-------- Texte extrait --------

Dans le cadre d’une enquête menée auprès de 7000 élèves âgés de 11 à 19 ans, auxquels il a été demandé de raconter l’histoire nationale (1), une des co-auteur.e.s, Eglantine Wuillot, s’est plus spécialement intéressée aux représentations de ces derniers portant sur la guerre. De fait, « la guerre, opérateur de l’histoire », est omniprésente dans le récit des élèves, un récit qui n’est guère baigné de considérations pacifistes.

Les guerres françaises toujours légitimes…

Sur les 3767 lycéens ayant participé à l’enquête, de fait, bien peu d’entre eux – 20 % – s’interrogent sur le sens des guerres. Seuls 1,9 % dénoncent leur « inutilité », leur « absurdité », alors que dans le même temps, 10 % y voient « un facteur de progrès ». Pour beaucoup, ces guerres auraient même une fonction « régénératrice » : l’histoire est perçue comme une succession de périodes de conflits et de paix à l’issue desquelles, « on s’en sort » toujours et, bien sûr, vainqueurs.

-------- Extraits de données --------

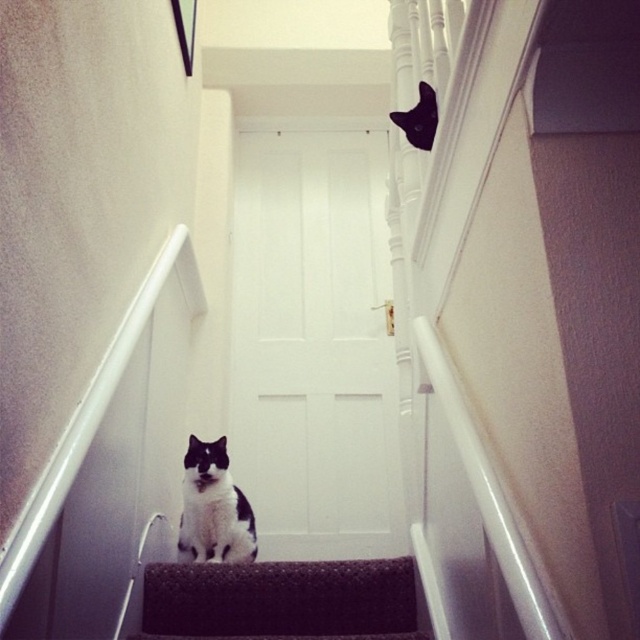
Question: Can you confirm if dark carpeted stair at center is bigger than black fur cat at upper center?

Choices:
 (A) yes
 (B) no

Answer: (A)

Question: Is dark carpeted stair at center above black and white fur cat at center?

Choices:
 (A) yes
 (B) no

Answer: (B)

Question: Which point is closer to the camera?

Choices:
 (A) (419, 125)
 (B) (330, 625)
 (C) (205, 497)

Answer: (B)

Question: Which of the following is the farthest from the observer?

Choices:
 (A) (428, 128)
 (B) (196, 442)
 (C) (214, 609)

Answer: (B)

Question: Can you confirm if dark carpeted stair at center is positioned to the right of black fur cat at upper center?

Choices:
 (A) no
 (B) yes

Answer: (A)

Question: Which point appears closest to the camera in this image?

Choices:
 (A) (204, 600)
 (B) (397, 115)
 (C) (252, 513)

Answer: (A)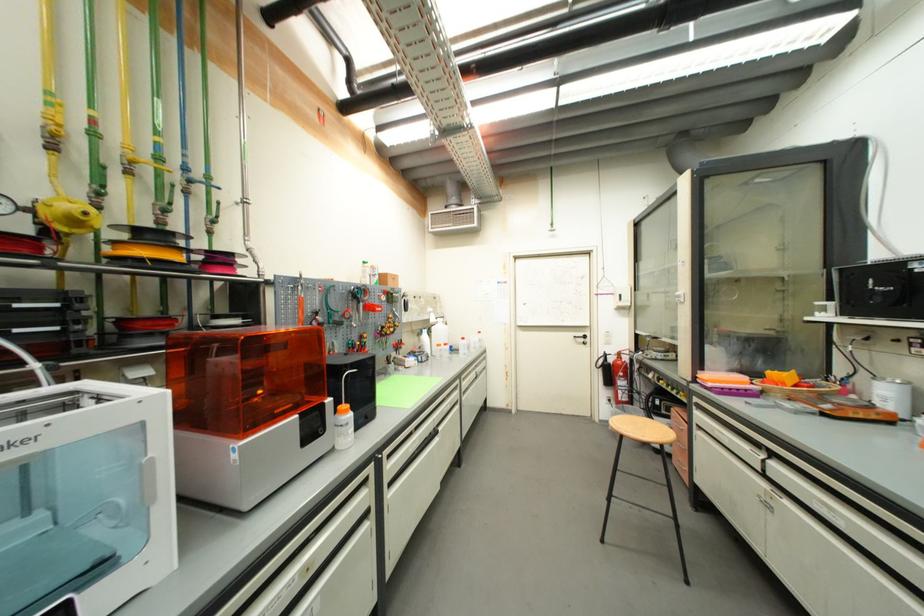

--------
-------- Extraits de données --------

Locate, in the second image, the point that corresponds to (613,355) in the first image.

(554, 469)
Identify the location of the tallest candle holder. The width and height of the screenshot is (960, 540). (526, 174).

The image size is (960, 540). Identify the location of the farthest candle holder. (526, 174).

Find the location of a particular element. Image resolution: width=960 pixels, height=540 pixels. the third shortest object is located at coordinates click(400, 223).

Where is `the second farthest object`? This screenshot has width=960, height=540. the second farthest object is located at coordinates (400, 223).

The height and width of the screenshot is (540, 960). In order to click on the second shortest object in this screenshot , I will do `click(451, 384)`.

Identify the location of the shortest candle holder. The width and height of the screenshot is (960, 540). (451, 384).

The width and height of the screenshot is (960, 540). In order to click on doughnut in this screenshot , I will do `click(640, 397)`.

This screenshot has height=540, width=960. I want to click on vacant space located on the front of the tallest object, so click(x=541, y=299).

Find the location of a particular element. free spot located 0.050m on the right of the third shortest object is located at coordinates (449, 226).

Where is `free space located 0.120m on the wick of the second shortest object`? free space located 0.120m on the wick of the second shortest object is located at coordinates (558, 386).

--------

#### Questions à traiter
**a.** Relevez l'ensemble des pourcentages cités dans le texte extrait.
**b.** D'après le texte extrait, quelle était la tranche d'âge des élèves interrogés lors de l'enquête ?
Les items constituent un matériau distinct du texte extrait.

#### Réponses rédigées
**a.** 20 %, 1,9 %, 10 %

**b.** Ils étaient âgés de 11 à 19 ans.